D. There’s a fine line between focusing on feeling stronger and fit vs. wanting to be thinner. If I am really honest with myself I don’t desire to be super thin like I used to be. I do have a particular weight that I feel my most energized self but that’s a weight that is hard to maintain so I’m trying to be gentle around that and allow myself flexibility. That’s my present goal: to go for moderation and self-love. I struggle in different ways and it’s not as bad as it was but it’s still very much a part of me.
BB. I’m still weird with food sometimes. I’ll say, “No thanks,” to a brownie but then find myself slicing off a corner later in the kitchen when I’m alone, and then another corner, and another, and another, and then half the brownie has gone, and I’ll think ‘why didn’t I just eat the goddam brownie in the first place?’ I worry about my daughter. Do you?

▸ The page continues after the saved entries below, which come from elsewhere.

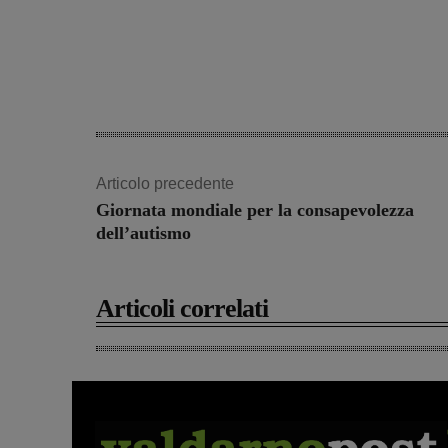
Articolo precedente
Giornata mondiale per la consapevolezza
dell’autismo
Articoli correlati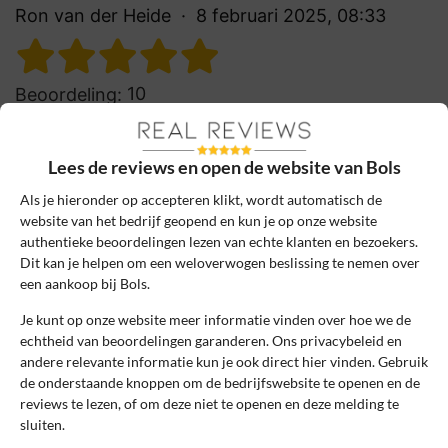
Ron van der Heide
8 februari 2025, 08:33
10
Beoordeling:
Topservice voor cocktailfans
Fantastische plek voor cocktailfans! De
Lees de reviews en open de website van Bols
diverse pakketten, leerzame cursussen en
handige accessoires maken thuis cocktails
Als je hieronder op accepteren klikt, wordt automatisch de
website van het bedrijf geopend en kun je op onze website
maken erg leuk en makkelijk. Zeker een
authentieke beoordelingen lezen van echte klanten en bezoekers.
aanrader!
Dit kan je helpen om een weloverwogen beslissing te nemen over
een aankoop bij Bols.
0
0
Je kunt op onze website meer informatie vinden over hoe we de
Review handmatig gecontroleerd en goedgekeurd.
echtheid van beoordelingen garanderen. Ons privacybeleid en
Bekijk ons beleid
andere relevante informatie kun je ook direct hier vinden. Gebruik
de onderstaande knoppen om de bedrijfswebsite te openen en de
Reageer
reviews te lezen, of om deze niet te openen en deze melding te
sluiten.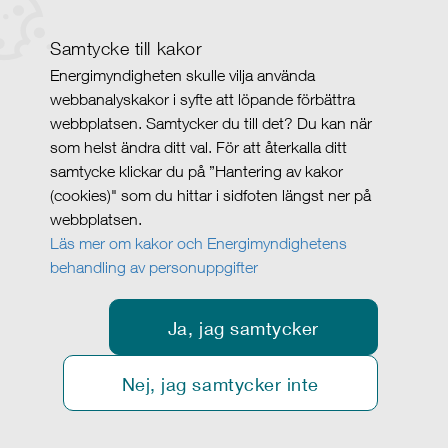
Samtycke till kakor
Energimyndigheten skulle vilja använda
webbanalyskakor i syfte att löpande förbättra
webbplatsen. Samtycker du till det? Du kan när
som helst ändra ditt val. För att återkalla ditt
samtycke klickar du på ”Hantering av kakor
(cookies)" som du hittar i sidfoten längst ner på
webbplatsen.
Läs mer om kakor och Energimyndighetens
behandling av personuppgifter
Ja, jag samtycker
Nej, jag samtycker inte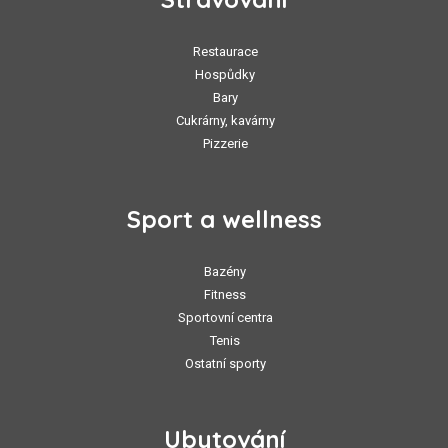
Restaurace
Hospůdky
Bary
Cukrárny, kavárny
Pizzerie
Sport a wellness
Bazény
Fitness
Sportovní centra
Tenis
Ostatní sporty
Ubytování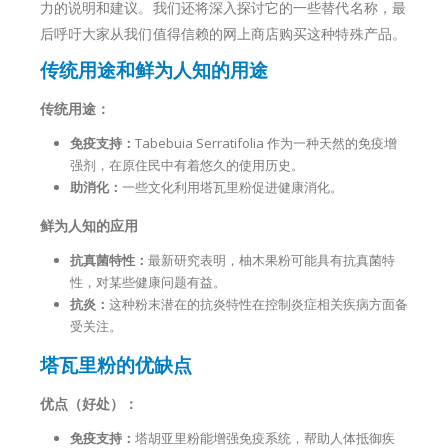
力的说明和建议。我们还将深入探讨它的一些替代名称，最
后呼吁大家从我们值得信赖的网上商店购买这种特殊产品。
传统用途和鲜为人知的用途
传统用途：
免疫支持：
Tabebuia Serratifolia 作为一种天然的免疫增
强剂，在原住民中有着悠久的使用历史。
助消化：
一些文化利用塔瓦里粉促进健康消化。
鲜为人知的应用
抗真菌特性：
最新研究表明，柚木果粉可能具有抗真菌特
性，对某些健康问题有益。
抗炎：
这种粉末潜在的抗炎特性在控制炎症相关疾病方面备
受关注。
塔瓦里粉的优缺点
优点（好处）：
免疫支持：
塔胡亚里粉能增强免疫系统，帮助人体抵御疾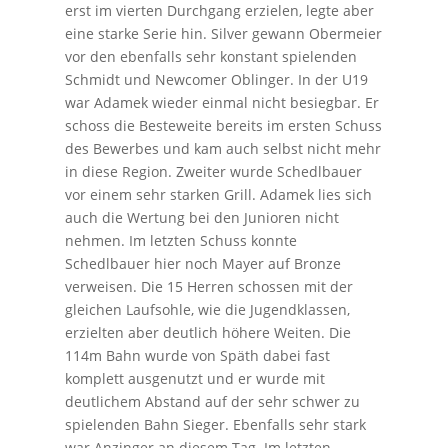
erst im vierten Durchgang erzielen, legte aber
eine starke Serie hin. Silver gewann Obermeier
vor den ebenfalls sehr konstant spielenden
Schmidt und Newcomer Oblinger. In der U19
war Adamek wieder einmal nicht besiegbar. Er
schoss die Besteweite bereits im ersten Schuss
des Bewerbes und kam auch selbst nicht mehr
in diese Region. Zweiter wurde Schedlbauer
vor einem sehr starken Grill. Adamek lies sich
auch die Wertung bei den Junioren nicht
nehmen. Im letzten Schuss konnte
Schedlbauer hier noch Mayer auf Bronze
verweisen. Die 15 Herren schossen mit der
gleichen Laufsohle, wie die Jugendklassen,
erzielten aber deutlich höhere Weiten. Die
114m Bahn wurde von Späth dabei fast
komplett ausgenutzt und er wurde mit
deutlichem Abstand auf der sehr schwer zu
spielenden Bahn Sieger. Ebenfalls sehr stark
war Anzinger an diesem Tag. Im letzten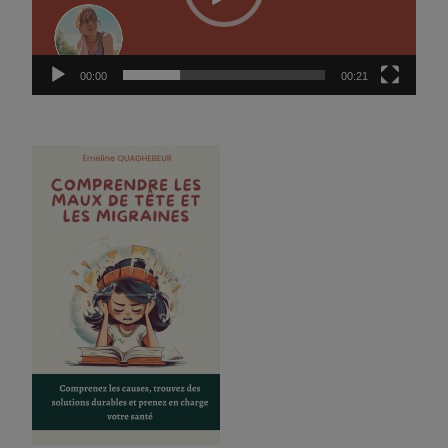
00:00
00:21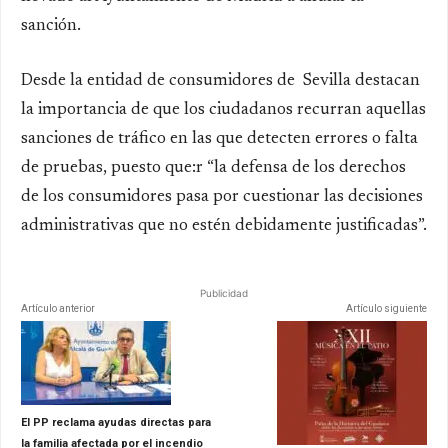
sanción.
Desde la entidad de consumidores de Sevilla destacan
la importancia de que los ciudadanos recurran aquellas
sanciones de tráfico en las que detecten errores o falta
de pruebas, puesto que:r “la defensa de los derechos
de los consumidores pasa por cuestionar las decisiones
administrativas que no estén debidamente justificadas”.
Publicidad
Artículo anterior
Artículo siguiente
El PP reclama ayudas directas para
la familia afectada por el incendio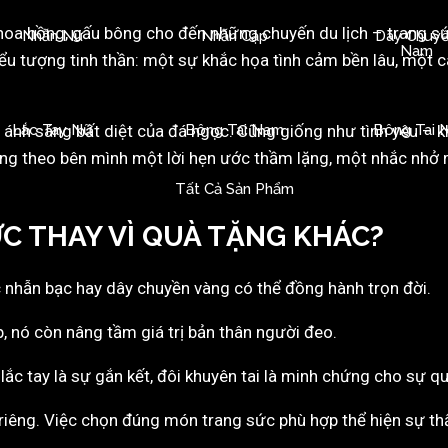
 hồng, gấu bông cho đến những chuyến du lịch – trang sức v
Nhẫn Nữ
Nhẫn Cặp
Dây Chuy
Nam
 biểu tượng tinh thần: một sự khắc họa tình cảm bền lâu, một
ừ ánh sáng bất diệt của đá ngọc. Cũng giống như tình yêu – kh
Lắc Tay Nữ
Bông Tai Nam
Bông Tai 
ng theo bên mình một lời hẹn ước thầm lặng, một nhắc nhở r
Tất Cả Sản Phẩm
ỨC THAY VÌ QUÀ TẶNG KHÁC?
 nhẫn bạc hay dây chuyền vàng có thể đồng hành trọn đời.
 nó còn nâng tầm giá trị bản thân người đeo.
lắc tay là sự gắn kết, đôi khuyên tai là minh chứng cho sự qu
riêng. Việc chọn đúng món trang sức phù hợp thể hiện sự thấ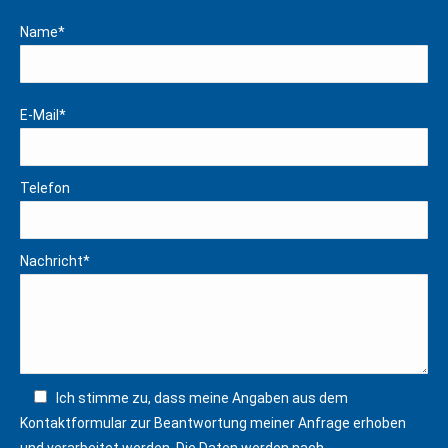
page
page
Name*
opens
opens
in
in
new
new
E-Mail*
window
window
Telefon
Nachricht*
Ich stimme zu, dass meine Angaben aus dem
Kontaktformular zur Beantwortung meiner Anfrage erhoben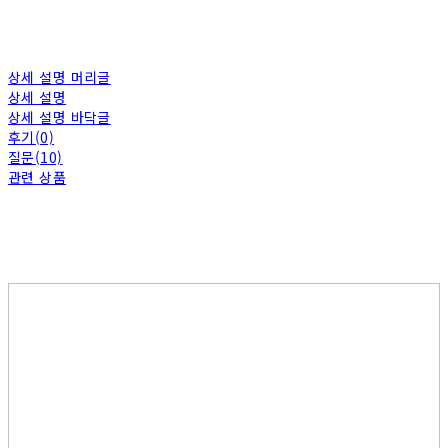
상세 설명 머리글
상세 설명
상세 설명 바닥글
후기(0)
질문(10)
관련 상품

D. I worry about my older son much more. He used to have rolls and rolls of fat as a young boy, until about twelve, and then he lost all the weight very quickly and started to obsess around food, and I was worried that he was anorexic. I panicked that I had destroyed him, that it was my fault. He analyses food and has lots of issues around it, and games—he slices a tiny piece off a brownie too, then goes back for another sliver, and another, and another—but thank goodness he hasn’t done the deep and dark binge stuff. My daughter is the youngest; she eats like a little bird and is very comfortable in herself. She is amazing and I believe it’s because her Dad just doted on her and gave her everything—the sun rises and sets with her for him. Her self-esteem is through the roof and it will stay that way forever. She didn’t get it from me! Except that I adore her as well so hopefully that counts.
BB. Your daughter sees you inspiring a room full of women to enjoy their bodies—that is a very powerful thing for her to see.
D. ZUMBA, for me, creates a very tribal experience that is almost religious—as dance is for people all around the world. Maybe being Native American it’s in my genes, but the drumming and the moving, and the community, and nature of what we feel—that’s what keeps me going. That feeling. Maybe it’s what my husband feels in his Catholic Church—the Holy Spirit—that’s what I feel in ZUMBA, which I’ve tried to explain to him. I feel like I have only a little talent but in that group experience, I feel like I have something to offer. It’s a gift in the moment. I feel grateful, in awe and overwhelmed but if I’m making women’s lives brighter then I will continue to get my butt in front of the room and all that entails for me. The day I am not a gift then I’ll step aside.
BB. I’ve sensed that tribal feeling too. We’re not comparing the size of our backsides, but celebrating how far and wide and crazily we can shake them. It’s not about how we look but how wild we can feel.
D. I feel like bulimia and anorexia are a colonial, western society disease, where there is excess of everything and greed for more and more. Also, a lack of community in this culture makes people feel alone, leading to self-hatred. I have spent many many years in the Mexican community and I just never see that shame and guilt about over eating or self-hatred around bodies. I may hear women complain “Aye que gordita estoy!!! Ni modo.” [how fat am I?..oh well!] But that’s it. Then they laugh and say, “Oh, living on!” I’ve noticed that there are more magazines coming out featuring Latino and African American women showing big bottoms and it’s wonderful. Now that’s HOT. I look at the plus-size models and they are definitely nicer to look at than Twiggy types and hopefully more and more we’ll be able to show real bodies and focus on strength, and strength of spirit, and not thin thin thin.
BB. Agreed. I never thought I would applaud Kim Kardashian for anything but she has helped us celebrate the large, curvaceous derriere. A fabulous conclusion. Thank you so much for sharing your story.